Japan’s Role in the Efforts Above
We believe that Japan should play a significant role in building a global system that offers free and inclusive security measures to protect the lives and livelihoods of people around the world from any kind of conflicts and disasters. Thus far, Japan has promoted international cooperation in various fileds with different government and civic organizations, academic groups, and private companies, taking account of the viewpoints and the needs of the people of other countries from the grass-root levels. The sincere relationship that Japan has built with the international community so far will effectively work for globally developing measures against infectious diseases that need to be supported by each citizen’s awareness and discipline. Japan should play a leading role in the global cooperation under the current situation, where many counties and regions are exhausted from the fight against this pandemic and tend to prioritize the interests of their own countries. In particular, Japan should involve young people who will lead the next generation and promote cooperation for this purpose.
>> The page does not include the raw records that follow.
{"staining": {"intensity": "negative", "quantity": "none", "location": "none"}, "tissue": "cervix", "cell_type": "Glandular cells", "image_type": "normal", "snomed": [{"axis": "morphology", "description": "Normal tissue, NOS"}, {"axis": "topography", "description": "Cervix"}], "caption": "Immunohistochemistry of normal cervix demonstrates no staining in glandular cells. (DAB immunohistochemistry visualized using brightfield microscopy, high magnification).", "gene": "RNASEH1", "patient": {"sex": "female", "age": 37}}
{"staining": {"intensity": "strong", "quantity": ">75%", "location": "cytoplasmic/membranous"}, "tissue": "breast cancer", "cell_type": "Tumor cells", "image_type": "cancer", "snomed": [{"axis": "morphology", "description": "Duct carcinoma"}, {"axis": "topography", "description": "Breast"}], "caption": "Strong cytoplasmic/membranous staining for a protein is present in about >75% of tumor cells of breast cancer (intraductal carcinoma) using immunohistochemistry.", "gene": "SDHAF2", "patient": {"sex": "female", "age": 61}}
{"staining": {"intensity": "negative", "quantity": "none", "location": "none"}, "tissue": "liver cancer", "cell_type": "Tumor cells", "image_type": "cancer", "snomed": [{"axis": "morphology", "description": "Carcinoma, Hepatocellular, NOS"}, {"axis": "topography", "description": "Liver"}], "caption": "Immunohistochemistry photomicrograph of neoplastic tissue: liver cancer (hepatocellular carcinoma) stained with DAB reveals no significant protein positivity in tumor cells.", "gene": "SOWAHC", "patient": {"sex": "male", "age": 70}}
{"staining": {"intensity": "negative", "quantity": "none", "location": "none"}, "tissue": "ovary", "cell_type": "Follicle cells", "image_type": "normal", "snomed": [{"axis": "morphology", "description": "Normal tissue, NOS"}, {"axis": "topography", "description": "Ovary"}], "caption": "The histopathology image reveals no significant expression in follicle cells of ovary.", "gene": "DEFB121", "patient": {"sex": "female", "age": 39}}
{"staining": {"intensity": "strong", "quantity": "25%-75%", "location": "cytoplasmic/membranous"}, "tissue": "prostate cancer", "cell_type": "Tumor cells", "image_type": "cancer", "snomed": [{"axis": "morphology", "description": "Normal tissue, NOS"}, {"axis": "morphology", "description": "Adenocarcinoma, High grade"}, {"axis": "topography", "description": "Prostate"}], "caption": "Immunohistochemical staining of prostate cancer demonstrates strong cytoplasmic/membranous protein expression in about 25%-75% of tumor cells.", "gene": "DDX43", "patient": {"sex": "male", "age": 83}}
Our Aspiration as the Global Peacebuilding Association of Japan
Global Peacebuilding Association of Japan will widely inform the public of our views as the practitioners and academics concerning the challenges in peacebuilding under the present situation and their impact on the citizens. Simultaneously, we will be committed to promoting inclusive dialogues aimed at establishing new global governance in cooperation with numerous domestic and external stakeholders who have the aspiration for peacebuilding.
^1… On March 28, 2020, the UN Secretary General advocated the UN’s COVID-19 Global Humanitarian Response Plan through the OCHA’s global appeal. Its latest version published on May 7, 2020 covers humanitarian-assistance activities of all UN-system organizations including the WHO in 63 fragile countries. The Plan requires 6,690 million dollars for the activities at the emergency phase (from April to December 2020) of WFP, UNICEF, UNDP and other UN humanitarian entities. Besides this, the DPPA has a Strategic Plan with the Multi-Year Appeal (MYA) of 135 million dollars for 2020-2022 that includes expenses for the COVID-19 measures.